Dataset entries:
^^^^^^^^

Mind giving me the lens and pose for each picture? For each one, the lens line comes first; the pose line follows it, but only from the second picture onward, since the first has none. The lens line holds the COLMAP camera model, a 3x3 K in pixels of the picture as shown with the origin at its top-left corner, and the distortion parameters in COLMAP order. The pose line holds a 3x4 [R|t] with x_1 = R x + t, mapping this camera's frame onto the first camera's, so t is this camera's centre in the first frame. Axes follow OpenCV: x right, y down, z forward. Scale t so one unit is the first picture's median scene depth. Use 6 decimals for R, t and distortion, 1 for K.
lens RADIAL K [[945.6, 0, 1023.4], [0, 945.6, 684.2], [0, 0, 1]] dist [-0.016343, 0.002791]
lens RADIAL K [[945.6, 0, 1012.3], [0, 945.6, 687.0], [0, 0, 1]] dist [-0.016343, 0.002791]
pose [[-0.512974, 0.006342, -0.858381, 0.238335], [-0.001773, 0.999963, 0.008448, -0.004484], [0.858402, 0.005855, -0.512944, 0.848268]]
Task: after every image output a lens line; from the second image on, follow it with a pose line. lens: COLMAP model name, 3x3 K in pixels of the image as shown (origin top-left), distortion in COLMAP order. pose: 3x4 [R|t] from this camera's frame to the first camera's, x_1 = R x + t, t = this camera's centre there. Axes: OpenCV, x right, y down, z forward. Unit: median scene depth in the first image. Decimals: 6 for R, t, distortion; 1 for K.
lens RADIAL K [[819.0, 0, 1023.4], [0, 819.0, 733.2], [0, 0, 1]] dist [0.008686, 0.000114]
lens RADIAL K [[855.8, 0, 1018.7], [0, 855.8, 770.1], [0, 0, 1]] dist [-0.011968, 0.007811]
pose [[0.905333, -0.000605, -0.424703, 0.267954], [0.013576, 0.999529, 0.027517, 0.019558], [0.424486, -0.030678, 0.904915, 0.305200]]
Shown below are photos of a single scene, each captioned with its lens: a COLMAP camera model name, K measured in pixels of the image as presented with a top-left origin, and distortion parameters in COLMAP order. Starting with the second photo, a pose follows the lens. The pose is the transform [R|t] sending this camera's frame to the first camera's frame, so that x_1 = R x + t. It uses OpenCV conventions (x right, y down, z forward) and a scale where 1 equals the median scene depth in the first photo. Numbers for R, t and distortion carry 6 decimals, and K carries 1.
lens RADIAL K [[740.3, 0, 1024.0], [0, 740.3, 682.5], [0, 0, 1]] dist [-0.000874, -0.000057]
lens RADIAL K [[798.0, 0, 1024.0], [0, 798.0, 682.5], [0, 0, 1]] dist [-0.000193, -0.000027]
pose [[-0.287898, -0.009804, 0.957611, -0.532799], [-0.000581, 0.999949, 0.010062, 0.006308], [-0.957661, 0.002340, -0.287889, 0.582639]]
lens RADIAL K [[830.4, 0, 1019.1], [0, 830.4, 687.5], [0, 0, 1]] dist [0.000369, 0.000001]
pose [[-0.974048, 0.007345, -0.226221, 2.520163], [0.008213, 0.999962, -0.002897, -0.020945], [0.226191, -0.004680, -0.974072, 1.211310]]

^^^^^^^^

- [TO DO]
Render every line above as a JSON list of strings, one string per line, leaving out any blank lines.

- [ANSWER FOR THIS EXERCISE]
[
  "Mind giving me the lens and pose for each picture? For each one, the lens line comes first; the pose line follows it, but only from the second picture onward, since the first has none. The lens line holds the COLMAP camera model, a 3x3 K in pixels of the picture as shown with the origin at its top-left corner, and the distortion parameters in COLMAP order. The pose line holds a 3x4 [R|t] with x_1 = R x + t, mapping this camera's frame onto the first camera's, so t is this camera's centre in the first frame. Axes follow OpenCV: x right, y down, z forward. Scale t so one unit is the first picture's median scene depth. Use 6 decimals for R, t and distortion, 1 for K.",
  "lens RADIAL K [[945.6, 0, 1023.4], [0, 945.6, 684.2], [0, 0, 1]] dist [-0.016343, 0.002791]",
  "lens RADIAL K [[945.6, 0, 1012.3], [0, 945.6, 687.0], [0, 0, 1]] dist [-0.016343, 0.002791]",
  "pose [[-0.512974, 0.006342, -0.858381, 0.238335], [-0.001773, 0.999963, 0.008448, -0.004484], [0.858402, 0.005855, -0.512944, 0.848268]]",
  "Task: after every image output a lens line; from the second image on, follow it with a pose line. lens: COLMAP model name, 3x3 K in pixels of the image as shown (origin top-left), distortion in COLMAP order. pose: 3x4 [R|t] from this camera's frame to the first camera's, x_1 = R x + t, t = this camera's centre there. Axes: OpenCV, x right, y down, z forward. Unit: median scene depth in the first image. Decimals: 6 for R, t, distortion; 1 for K.",
  "lens RADIAL K [[819.0, 0, 1023.4], [0, 819.0, 733.2], [0, 0, 1]] dist [0.008686, 0.000114]",
  "lens RADIAL K [[855.8, 0, 1018.7], [0, 855.8, 770.1], [0, 0, 1]] dist [-0.011968, 0.007811]",
  "pose [[0.905333, -0.000605, -0.424703, 0.267954], [0.013576, 0.999529, 0.027517, 0.019558], [0.424486, -0.030678, 0.904915, 0.305200]]",
  "Shown below are photos of a single scene, each captioned with its lens: a COLMAP camera model name, K measured in pixels of the image as presented with a top-left origin, and distortion parameters in COLMAP order. Starting with the second photo, a pose follows the lens. The pose is the transform [R|t] sending this camera's frame to the first camera's frame, so that x_1 = R x + t. It uses OpenCV conventions (x right, y down, z forward) and a scale where 1 equals the median scene depth in the first photo. Numbers for R, t and distortion carry 6 decimals, and K carries 1.",
  "lens RADIAL K [[740.3, 0, 1024.0], [0, 740.3, 682.5], [0, 0, 1]] dist [-0.000874, -0.000057]",
  "lens RADIAL K [[798.0, 0, 1024.0], [0, 798.0, 682.5], [0, 0, 1]] dist [-0.000193, -0.000027]",
  "pose [[-0.287898, -0.009804, 0.957611, -0.532799], [-0.000581, 0.999949, 0.010062, 0.006308], [-0.957661, 0.002340, -0.287889, 0.582639]]",
  "lens RADIAL K [[830.4, 0, 1019.1], [0, 830.4, 687.5], [0, 0, 1]] dist [0.000369, 0.000001]",
  "pose [[-0.974048, 0.007345, -0.226221, 2.520163], [0.008213, 0.999962, -0.002897, -0.020945], [0.226191, -0.004680, -0.974072, 1.211310]]"
]